→ **WHAT THIS TASK INVOLVES**
Would you set down the data that follows, word for word, without any pictures?

→ **SOURCE INFORMATION**

______________________________

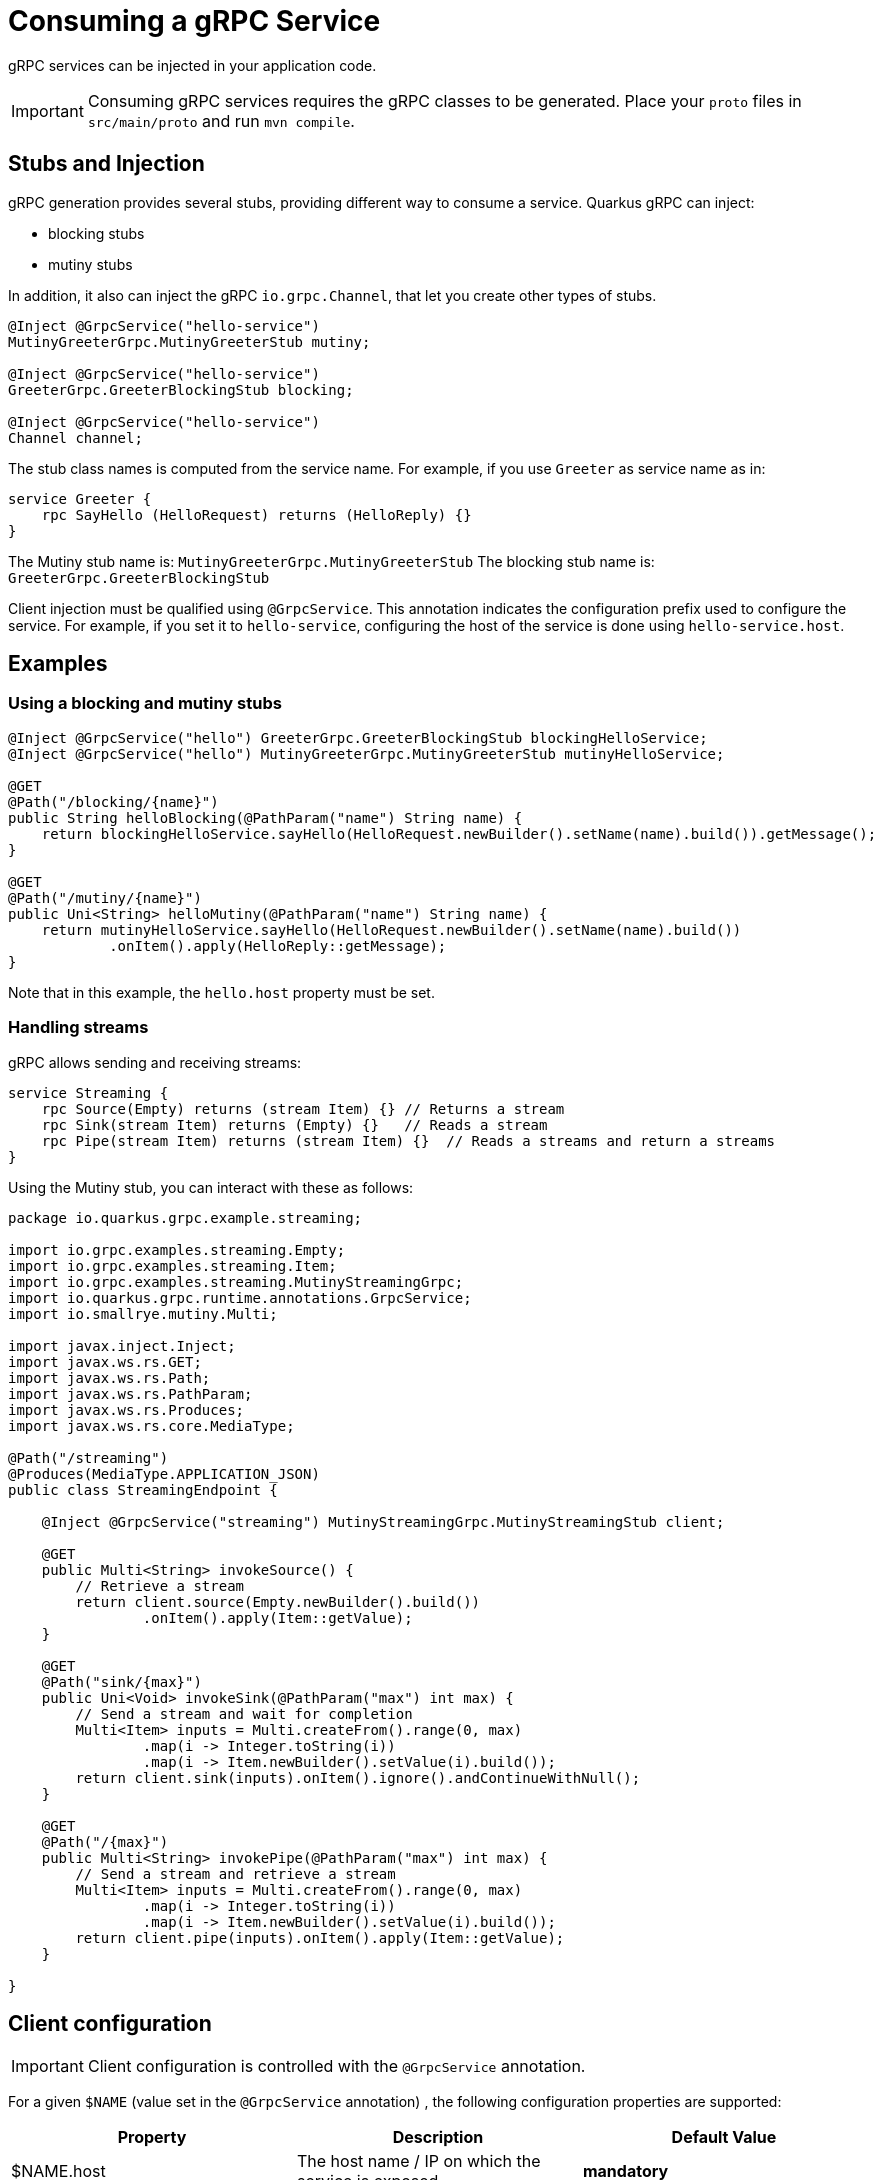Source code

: = Consuming a gRPC Service

gRPC services can be injected in your application code.

IMPORTANT: Consuming gRPC services requires the gRPC classes to be generated.
Place your `proto` files in `src/main/proto` and run `mvn compile`.

== Stubs and Injection

gRPC generation provides several stubs, providing different way to consume a service.
Quarkus gRPC can inject:

* blocking stubs
* mutiny stubs

In addition, it also can inject the gRPC `io.grpc.Channel`, that let you create other types of stubs.

[source, java]
----
@Inject @GrpcService("hello-service")
MutinyGreeterGrpc.MutinyGreeterStub mutiny;

@Inject @GrpcService("hello-service")
GreeterGrpc.GreeterBlockingStub blocking;

@Inject @GrpcService("hello-service")
Channel channel;
----

The stub class names is computed from the service name.
For example, if you use `Greeter` as service name as in:

[source]
----
service Greeter {
    rpc SayHello (HelloRequest) returns (HelloReply) {}
}
----

The Mutiny stub name is: `MutinyGreeterGrpc.MutinyGreeterStub`
The blocking stub name is: `GreeterGrpc.GreeterBlockingStub`

Client injection must be qualified using `@GrpcService`.
This annotation indicates the configuration prefix used to configure the service.
For example, if you set it to `hello-service`, configuring the host of the service is done using `hello-service.host`.

== Examples

=== Using a blocking and mutiny stubs

[source, java]
----
@Inject @GrpcService("hello") GreeterGrpc.GreeterBlockingStub blockingHelloService;
@Inject @GrpcService("hello") MutinyGreeterGrpc.MutinyGreeterStub mutinyHelloService;

@GET
@Path("/blocking/{name}")
public String helloBlocking(@PathParam("name") String name) {
    return blockingHelloService.sayHello(HelloRequest.newBuilder().setName(name).build()).getMessage();
}

@GET
@Path("/mutiny/{name}")
public Uni<String> helloMutiny(@PathParam("name") String name) {
    return mutinyHelloService.sayHello(HelloRequest.newBuilder().setName(name).build())
            .onItem().apply(HelloReply::getMessage);
}
----

Note that in this example, the `hello.host` property must be set.

=== Handling streams

gRPC allows sending and receiving streams:

[source]
----
service Streaming {
    rpc Source(Empty) returns (stream Item) {} // Returns a stream
    rpc Sink(stream Item) returns (Empty) {}   // Reads a stream
    rpc Pipe(stream Item) returns (stream Item) {}  // Reads a streams and return a streams
}
----

Using the Mutiny stub, you can interact with these as follows:

[source, java]
----
package io.quarkus.grpc.example.streaming;

import io.grpc.examples.streaming.Empty;
import io.grpc.examples.streaming.Item;
import io.grpc.examples.streaming.MutinyStreamingGrpc;
import io.quarkus.grpc.runtime.annotations.GrpcService;
import io.smallrye.mutiny.Multi;

import javax.inject.Inject;
import javax.ws.rs.GET;
import javax.ws.rs.Path;
import javax.ws.rs.PathParam;
import javax.ws.rs.Produces;
import javax.ws.rs.core.MediaType;

@Path("/streaming")
@Produces(MediaType.APPLICATION_JSON)
public class StreamingEndpoint {

    @Inject @GrpcService("streaming") MutinyStreamingGrpc.MutinyStreamingStub client;

    @GET
    public Multi<String> invokeSource() {
        // Retrieve a stream
        return client.source(Empty.newBuilder().build())
                .onItem().apply(Item::getValue);
    }

    @GET
    @Path("sink/{max}")
    public Uni<Void> invokeSink(@PathParam("max") int max) {
        // Send a stream and wait for completion
        Multi<Item> inputs = Multi.createFrom().range(0, max)
                .map(i -> Integer.toString(i))
                .map(i -> Item.newBuilder().setValue(i).build());
        return client.sink(inputs).onItem().ignore().andContinueWithNull();
    }

    @GET
    @Path("/{max}")
    public Multi<String> invokePipe(@PathParam("max") int max) {
        // Send a stream and retrieve a stream
        Multi<Item> inputs = Multi.createFrom().range(0, max)
                .map(i -> Integer.toString(i))
                .map(i -> Item.newBuilder().setValue(i).build());
        return client.pipe(inputs).onItem().apply(Item::getValue);
    }

}

----

== Client configuration

IMPORTANT: Client configuration is controlled with the `@GrpcService` annotation.

For a given `$NAME` (value set in the `@GrpcService` annotation) , the following configuration properties are supported:

|===
|Property |Description |Default Value

|$NAME.host | The host name / IP on which the service is exposed.  | **mandatory**
|$NAME.port | The port on which the service is exposed.  | 9000
|$NAME.plain-text | Whether `plain-text` should be used.  | `true` except if SSL is configured
|$NAME.ssl.certificate| The path to the trust store | |
|$NAME.ssl.trust-store| The path to the certificate | |
|$NAME.ssl.key| The path to the key | |
|===

== Example of configuration

=== Enabling TLS

To enable TLS, use the following configuration:

[source]
----
hello.host=localhost
hello.ssl.trust-store=src/main/resources/tls/ca.pem
----

NOTE: When SSL/TLS is configured, `plain-text` is automatically disabled.

=== TLS with Mutual Auth

To use TLS with mutual authentication, use the following configuration:

[source]
----
hello.host=localhost
hello.plain-text=false
hello.ssl.certificate=src/main/resources/tls/client.pem
hello.ssl.key=src/main/resources/tls/client.key
hello.ssl.trust-store=src/main/resources/tls/ca.pem
----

______________________________

→ **COMPLETED TASK**
Source code

: = Consuming a gRPC Service

gRPC services can be injected in your application code.

IMPORTANT: Consuming gRPC services requires the gRPC classes to be generated.
Place your `proto` files in `src/main/proto` and run `mvn compile`.

== Stubs and Injection

gRPC generation provides several stubs, providing different way to consume a service.
Quarkus gRPC can inject:

* blocking stubs
* mutiny stubs

In addition, it also can inject the gRPC `io.grpc.Channel`, that let you create other types of stubs.

[source, java]
----
@Inject @GrpcService("hello-service")
MutinyGreeterGrpc.MutinyGreeterStub mutiny;

@Inject @GrpcService("hello-service")
GreeterGrpc.GreeterBlockingStub blocking;

@Inject @GrpcService("hello-service")
Channel channel;
----

The stub class names is computed from the service name.
For example, if you use `Greeter` as service name as in:

[source]
----
service Greeter {
    rpc SayHello (HelloRequest) returns (HelloReply) {}
}
----

The Mutiny stub name is: `MutinyGreeterGrpc.MutinyGreeterStub`
The blocking stub name is: `GreeterGrpc.GreeterBlockingStub`

Client injection must be qualified using `@GrpcService`.
This annotation indicates the configuration prefix used to configure the service.
For example, if you set it to `hello-service`, configuring the host of the service is done using `hello-service.host`.

== Examples

=== Using a blocking and mutiny stubs

[source, java]
----
@Inject @GrpcService("hello") GreeterGrpc.GreeterBlockingStub blockingHelloService;
@Inject @GrpcService("hello") MutinyGreeterGrpc.MutinyGreeterStub mutinyHelloService;

@GET
@Path("/blocking/{name}")
public String helloBlocking(@PathParam("name") String name) {
    return blockingHelloService.sayHello(HelloRequest.newBuilder().setName(name).build()).getMessage();
}

@GET
@Path("/mutiny/{name}")
public Uni<String> helloMutiny(@PathParam("name") String name) {
    return mutinyHelloService.sayHello(HelloRequest.newBuilder().setName(name).build())
            .onItem().apply(HelloReply::getMessage);
}
----

Note that in this example, the `hello.host` property must be set.

=== Handling streams

gRPC allows sending and receiving streams:

[source]
----
service Streaming {
    rpc Source(Empty) returns (stream Item) {} // Returns a stream
    rpc Sink(stream Item) returns (Empty) {}   // Reads a stream
    rpc Pipe(stream Item) returns (stream Item) {}  // Reads a streams and return a streams
}
----

Using the Mutiny stub, you can interact with these as follows:

[source, java]
----
package io.quarkus.grpc.example.streaming;

import io.grpc.examples.streaming.Empty;
import io.grpc.examples.streaming.Item;
import io.grpc.examples.streaming.MutinyStreamingGrpc;
import io.quarkus.grpc.runtime.annotations.GrpcService;
import io.smallrye.mutiny.Multi;

import javax.inject.Inject;
import javax.ws.rs.GET;
import javax.ws.rs.Path;
import javax.ws.rs.PathParam;
import javax.ws.rs.Produces;
import javax.ws.rs.core.MediaType;

@Path("/streaming")
@Produces(MediaType.APPLICATION_JSON)
public class StreamingEndpoint {

    @Inject @GrpcService("streaming") MutinyStreamingGrpc.MutinyStreamingStub client;

    @GET
    public Multi<String> invokeSource() {
        // Retrieve a stream
        return client.source(Empty.newBuilder().build())
                .onItem().apply(Item::getValue);
    }

    @GET
    @Path("sink/{max}")
    public Uni<Void> invokeSink(@PathParam("max") int max) {
        // Send a stream and wait for completion
        Multi<Item> inputs = Multi.createFrom().range(0, max)
                .map(i -> Integer.toString(i))
                .map(i -> Item.newBuilder().setValue(i).build());
        return client.sink(inputs).onItem().ignore().andContinueWithNull();
    }

    @GET
    @Path("/{max}")
    public Multi<String> invokePipe(@PathParam("max") int max) {
        // Send a stream and retrieve a stream
        Multi<Item> inputs = Multi.createFrom().range(0, max)
                .map(i -> Integer.toString(i))
                .map(i -> Item.newBuilder().setValue(i).build());
        return client.pipe(inputs).onItem().apply(Item::getValue);
    }

}

----

== Client configuration

IMPORTANT: Client configuration is controlled with the `@GrpcService` annotation.

For a given `$NAME` (value set in the `@GrpcService` annotation) , the following configuration properties are supported:

|===
|Property |Description |Default Value

|$NAME.host | The host name / IP on which the service is exposed.  | **mandatory**
|$NAME.port | The port on which the service is exposed.  | 9000
|$NAME.plain-text | Whether `plain-text` should be used.  | `true` except if SSL is configured
|$NAME.ssl.certificate| The path to the trust store | |
|$NAME.ssl.trust-store| The path to the certificate | |
|$NAME.ssl.key| The path to the key | |
|===

== Example of configuration

=== Enabling TLS

To enable TLS, use the following configuration:

[source]
----
hello.host=localhost
hello.ssl.trust-store=src/main/resources/tls/ca.pem
----

NOTE: When SSL/TLS is configured, `plain-text` is automatically disabled.

=== TLS with Mutual Auth

To use TLS with mutual authentication, use the following configuration:

[source]
----
hello.host=localhost
hello.plain-text=false
hello.ssl.certificate=src/main/resources/tls/client.pem
hello.ssl.key=src/main/resources/tls/client.key
hello.ssl.trust-store=src/main/resources/tls/ca.pem
----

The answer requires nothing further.